What form, then, should the future international climate architecture take? And how are the latest summit results to be interpreted in this respect? The legacy of Copenhagen was an end of utopia: global negotiations are no surprise packet from which an all-embracing treaty to rescue the climate can be conjured. And they have long since ceased to be the only arena in which international climate policy is made. The legacy of Cancún should be an end to defeatism: the UN climate summits are not a waste of time. As they are the fairest and most important decision-making fora for combating global warming, there is no substitute for them.
However, escaping the spiral of summit hysteria on the one hand and summit scepticism on the other is not a solution in itself. What will be needed at the next rounds of negotiations is a vision that looks well beyond the current piecemeal approach and the coexistence of various fora. In short, the aim must be balance and a division of labour. On the one hand, the global negotiations should continue to set the framework for international climate policy in the future – and so serve as the point of reference and source of legitimacy for other arenas and national policies. This extends to all aspects which require a fair and universal basis of understandings, standards and conditions, such as global targets for greenhouse gas emissions, joint guidelines for financing instruments and an overarching compliance mechanism.
On the other hand, many technical points and details can be taken up more quickly and more competently by smaller fora. The existing partnerships for the dissemination of technologies should be joined by regional agreements on adaptation to the consequences of climate change.

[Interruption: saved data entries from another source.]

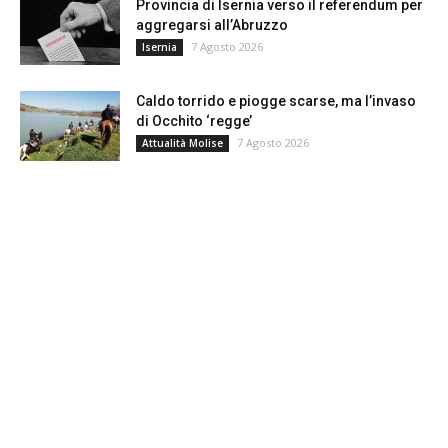
Provincia di Isernia verso il referendum per
aggregarsi all’Abruzzo
7 Agosto 2026
Isernia
Caldo torrido e piogge scarse, ma l’invaso
di Occhito ‘regge’
7 Agosto 2026
Attualità Molise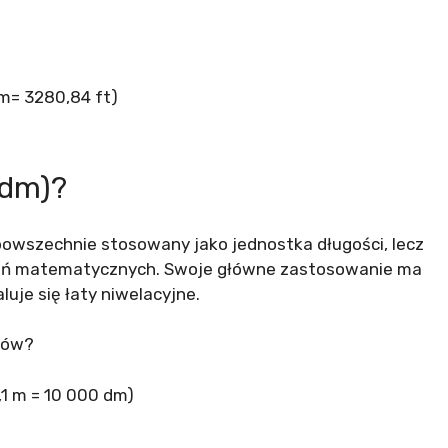
m= 3280,84 ft)
(dm)?
powszechnie stosowany jako jednostka długości, lecz
łań matematycznych. Swoje główne zastosowanie ma
uje się łaty niwelacyjne.
trów?
,1 m = 10 000 dm)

The various arenas must, of course, be coordinated more closely with the UN process. Cooperation agreements with the Climate Secretariat would be one way of optimising the distribution of tasks and also ensuring commitment to common principles. Finally, the coordination of different climate policies might be achieved at national level, on the spot in other words, rather than burdening the global negotiations with the task.
The Cancún summit has supplied some important building blocks for this improved division of labour among the various institutions – no more, but no less, either. The aim must now be to join the parts together so that climate policy does not remain a permanent building site.